鹿児島県南九州市が世界記憶遺産候補に申請していた知覧特攻隊員の遺書が、「日本からの視点のみ」などと指摘を受けて、選考から漏れた。ネット上では、それも当然だとの声が多いが、市では、2年後の再申請を目指すとしている。
「イツデモオマヘタチヲ見テイル ヨクオカアサンノイヒツケヲマモッテ」。29歳の特攻隊員が子供たちに当てた手紙には、家族への思いがにじみ出ていた。
朝日の編集委員は「国外で読み継がれるべき」
南九州市では、地元の知覧特攻平和会館に収蔵してある資料約1万4000点のうち、遺書や手紙などは約4000点ある。この中から、出所が明確で本人が書いたと特定できるもの333点を選んで、記憶遺産候補に申請していた。
しかし、ユネスコ国内委員会の文化活動小委員会では2014年6月12日、隊員の遺書を候補外とすると発表した。委員長の河野俊行九州大大学院教授は会見で、その理由について、「日本からの視点のみが説明されており、より多様な視点から世界的な重要性を説明することが望まれる」などと説明した。南九州市の霜出勘平市長は、この日の会見で、「残念の一言に尽きる。我々の力が足りなかった」と肩を落とした。
今回の申請については、中国や韓国は、特攻隊を美化するものだと当初から批判していた。これに対し、南九州市では、平和の大切さを世界に発信するのが目的だと説明していた。

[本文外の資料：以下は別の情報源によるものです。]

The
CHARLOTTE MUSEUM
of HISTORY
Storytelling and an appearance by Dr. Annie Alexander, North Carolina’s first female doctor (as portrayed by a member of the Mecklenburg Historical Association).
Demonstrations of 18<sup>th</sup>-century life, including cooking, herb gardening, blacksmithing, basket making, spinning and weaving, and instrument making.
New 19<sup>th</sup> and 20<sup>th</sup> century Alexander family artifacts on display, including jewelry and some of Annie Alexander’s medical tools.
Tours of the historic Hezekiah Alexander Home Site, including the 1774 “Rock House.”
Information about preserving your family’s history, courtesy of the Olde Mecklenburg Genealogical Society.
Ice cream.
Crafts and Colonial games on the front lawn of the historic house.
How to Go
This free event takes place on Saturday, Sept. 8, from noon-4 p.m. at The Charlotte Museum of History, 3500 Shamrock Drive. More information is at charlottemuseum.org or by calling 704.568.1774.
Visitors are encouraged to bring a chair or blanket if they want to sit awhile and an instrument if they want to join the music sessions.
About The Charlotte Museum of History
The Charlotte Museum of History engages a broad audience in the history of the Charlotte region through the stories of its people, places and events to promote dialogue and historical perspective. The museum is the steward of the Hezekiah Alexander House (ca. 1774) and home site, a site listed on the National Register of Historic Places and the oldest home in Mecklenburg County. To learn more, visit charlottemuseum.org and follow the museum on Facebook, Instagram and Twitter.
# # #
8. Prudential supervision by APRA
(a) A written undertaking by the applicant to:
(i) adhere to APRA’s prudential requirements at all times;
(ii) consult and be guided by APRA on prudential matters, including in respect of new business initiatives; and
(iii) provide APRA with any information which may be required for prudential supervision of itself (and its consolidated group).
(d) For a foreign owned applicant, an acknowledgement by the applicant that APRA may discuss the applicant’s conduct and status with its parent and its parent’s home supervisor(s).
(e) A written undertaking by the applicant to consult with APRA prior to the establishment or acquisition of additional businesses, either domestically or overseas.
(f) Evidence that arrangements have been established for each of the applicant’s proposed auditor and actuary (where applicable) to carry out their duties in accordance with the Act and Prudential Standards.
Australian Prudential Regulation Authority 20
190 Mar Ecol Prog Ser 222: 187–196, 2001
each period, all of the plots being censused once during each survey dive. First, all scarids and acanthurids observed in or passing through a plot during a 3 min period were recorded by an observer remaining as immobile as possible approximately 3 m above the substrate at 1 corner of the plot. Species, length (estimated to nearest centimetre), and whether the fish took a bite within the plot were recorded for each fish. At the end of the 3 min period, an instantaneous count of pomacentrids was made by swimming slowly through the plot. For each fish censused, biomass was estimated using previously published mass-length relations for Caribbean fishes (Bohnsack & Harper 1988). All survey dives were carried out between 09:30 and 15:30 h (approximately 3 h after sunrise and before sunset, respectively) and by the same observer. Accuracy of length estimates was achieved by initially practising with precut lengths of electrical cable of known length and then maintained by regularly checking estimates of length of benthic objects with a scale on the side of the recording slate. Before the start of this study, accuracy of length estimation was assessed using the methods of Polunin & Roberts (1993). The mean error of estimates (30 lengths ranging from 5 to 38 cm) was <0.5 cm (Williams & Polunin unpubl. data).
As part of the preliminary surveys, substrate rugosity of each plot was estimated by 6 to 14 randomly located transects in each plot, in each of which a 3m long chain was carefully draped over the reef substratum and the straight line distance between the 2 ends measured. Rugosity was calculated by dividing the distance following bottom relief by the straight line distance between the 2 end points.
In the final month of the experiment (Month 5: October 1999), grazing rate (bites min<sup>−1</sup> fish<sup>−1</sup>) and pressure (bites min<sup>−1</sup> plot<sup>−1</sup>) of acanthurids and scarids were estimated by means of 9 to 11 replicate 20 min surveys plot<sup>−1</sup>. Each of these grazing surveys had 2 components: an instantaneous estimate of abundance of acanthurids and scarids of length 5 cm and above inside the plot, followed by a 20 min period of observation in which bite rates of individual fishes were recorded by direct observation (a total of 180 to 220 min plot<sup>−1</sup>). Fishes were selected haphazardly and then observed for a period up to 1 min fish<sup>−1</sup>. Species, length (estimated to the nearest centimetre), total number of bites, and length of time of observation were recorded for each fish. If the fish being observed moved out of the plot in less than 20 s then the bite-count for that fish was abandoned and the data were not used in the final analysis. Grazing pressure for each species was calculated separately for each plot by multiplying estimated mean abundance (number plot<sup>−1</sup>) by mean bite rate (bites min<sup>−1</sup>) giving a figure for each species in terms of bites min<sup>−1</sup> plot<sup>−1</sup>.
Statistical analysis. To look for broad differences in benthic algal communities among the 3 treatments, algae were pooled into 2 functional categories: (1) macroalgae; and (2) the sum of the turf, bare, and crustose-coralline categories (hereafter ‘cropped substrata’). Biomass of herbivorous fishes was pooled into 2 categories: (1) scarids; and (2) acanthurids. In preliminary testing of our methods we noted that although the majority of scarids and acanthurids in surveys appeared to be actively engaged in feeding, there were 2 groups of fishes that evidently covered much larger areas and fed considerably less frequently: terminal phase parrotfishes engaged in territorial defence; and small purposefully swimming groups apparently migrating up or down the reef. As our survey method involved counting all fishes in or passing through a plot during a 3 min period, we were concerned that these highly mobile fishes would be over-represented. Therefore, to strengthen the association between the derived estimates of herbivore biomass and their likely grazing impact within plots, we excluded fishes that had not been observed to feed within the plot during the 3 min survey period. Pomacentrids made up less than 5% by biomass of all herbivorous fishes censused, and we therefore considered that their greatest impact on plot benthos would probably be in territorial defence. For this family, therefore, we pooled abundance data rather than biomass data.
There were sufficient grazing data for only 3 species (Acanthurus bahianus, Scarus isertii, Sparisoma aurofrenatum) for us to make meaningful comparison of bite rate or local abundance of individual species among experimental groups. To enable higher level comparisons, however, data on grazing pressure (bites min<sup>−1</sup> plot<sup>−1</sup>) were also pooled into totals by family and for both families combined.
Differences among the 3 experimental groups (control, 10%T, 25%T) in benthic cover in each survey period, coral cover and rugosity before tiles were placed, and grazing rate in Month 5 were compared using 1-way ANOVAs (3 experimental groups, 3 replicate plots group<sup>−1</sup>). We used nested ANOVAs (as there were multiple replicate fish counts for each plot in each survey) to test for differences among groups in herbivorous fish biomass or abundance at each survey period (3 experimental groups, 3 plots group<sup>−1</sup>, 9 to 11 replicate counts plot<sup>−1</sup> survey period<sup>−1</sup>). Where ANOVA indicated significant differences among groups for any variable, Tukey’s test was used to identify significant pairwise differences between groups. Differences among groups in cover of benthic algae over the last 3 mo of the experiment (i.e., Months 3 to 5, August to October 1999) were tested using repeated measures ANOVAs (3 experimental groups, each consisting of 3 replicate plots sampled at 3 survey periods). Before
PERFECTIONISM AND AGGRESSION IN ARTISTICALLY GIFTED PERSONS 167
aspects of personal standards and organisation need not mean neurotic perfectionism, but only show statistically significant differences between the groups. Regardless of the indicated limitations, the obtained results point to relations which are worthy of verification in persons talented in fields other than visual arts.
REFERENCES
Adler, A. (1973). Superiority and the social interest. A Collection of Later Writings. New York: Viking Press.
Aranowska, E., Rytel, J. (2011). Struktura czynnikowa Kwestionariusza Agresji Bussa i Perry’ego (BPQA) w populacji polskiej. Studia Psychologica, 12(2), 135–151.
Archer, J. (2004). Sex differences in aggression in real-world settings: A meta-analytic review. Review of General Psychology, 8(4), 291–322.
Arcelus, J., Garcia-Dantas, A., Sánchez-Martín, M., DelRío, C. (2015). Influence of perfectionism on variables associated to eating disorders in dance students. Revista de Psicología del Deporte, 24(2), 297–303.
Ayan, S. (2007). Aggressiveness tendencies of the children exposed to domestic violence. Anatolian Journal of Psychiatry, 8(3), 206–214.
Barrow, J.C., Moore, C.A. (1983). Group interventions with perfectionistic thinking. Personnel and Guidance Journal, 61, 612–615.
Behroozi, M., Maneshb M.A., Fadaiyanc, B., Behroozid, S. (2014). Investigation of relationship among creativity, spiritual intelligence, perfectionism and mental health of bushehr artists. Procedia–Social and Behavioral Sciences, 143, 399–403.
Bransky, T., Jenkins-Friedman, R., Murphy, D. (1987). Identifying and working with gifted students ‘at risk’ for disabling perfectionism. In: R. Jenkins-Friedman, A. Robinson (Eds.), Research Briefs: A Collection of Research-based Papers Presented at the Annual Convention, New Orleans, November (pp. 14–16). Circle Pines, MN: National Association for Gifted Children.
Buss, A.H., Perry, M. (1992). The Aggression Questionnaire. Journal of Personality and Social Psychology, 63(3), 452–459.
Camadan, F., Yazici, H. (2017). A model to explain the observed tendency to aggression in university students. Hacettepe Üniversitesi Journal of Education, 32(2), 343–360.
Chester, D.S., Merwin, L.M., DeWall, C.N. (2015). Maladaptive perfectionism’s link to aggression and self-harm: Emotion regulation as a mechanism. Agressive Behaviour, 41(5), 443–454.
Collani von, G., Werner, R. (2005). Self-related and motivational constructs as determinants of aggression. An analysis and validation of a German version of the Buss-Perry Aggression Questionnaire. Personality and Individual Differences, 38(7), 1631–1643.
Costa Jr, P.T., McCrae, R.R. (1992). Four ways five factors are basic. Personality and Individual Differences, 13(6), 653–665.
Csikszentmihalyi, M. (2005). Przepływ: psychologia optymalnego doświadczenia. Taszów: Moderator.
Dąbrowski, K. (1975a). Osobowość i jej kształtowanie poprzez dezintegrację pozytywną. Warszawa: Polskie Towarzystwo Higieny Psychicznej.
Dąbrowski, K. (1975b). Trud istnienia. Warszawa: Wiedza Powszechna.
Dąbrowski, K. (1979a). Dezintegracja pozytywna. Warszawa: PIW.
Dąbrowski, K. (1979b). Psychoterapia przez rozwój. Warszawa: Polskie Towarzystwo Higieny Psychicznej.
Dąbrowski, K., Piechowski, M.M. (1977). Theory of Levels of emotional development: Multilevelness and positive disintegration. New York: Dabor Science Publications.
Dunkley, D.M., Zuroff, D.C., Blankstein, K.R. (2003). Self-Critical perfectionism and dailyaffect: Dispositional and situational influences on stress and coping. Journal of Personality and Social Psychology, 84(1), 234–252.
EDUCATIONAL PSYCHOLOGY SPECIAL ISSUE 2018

朝日新聞の山中季広特別編集委員も、8日のコラム「日曜に想う」で、遺書について「国外で読み継がれるにふさわしい」と擁護した。市の申請では、「神風」の表現を使わず、「大死一番」「七生轟沈」など決死の覚悟を示した遺筆も外すなど配慮したとして、中国や韓国の批判はおかしいと反論している。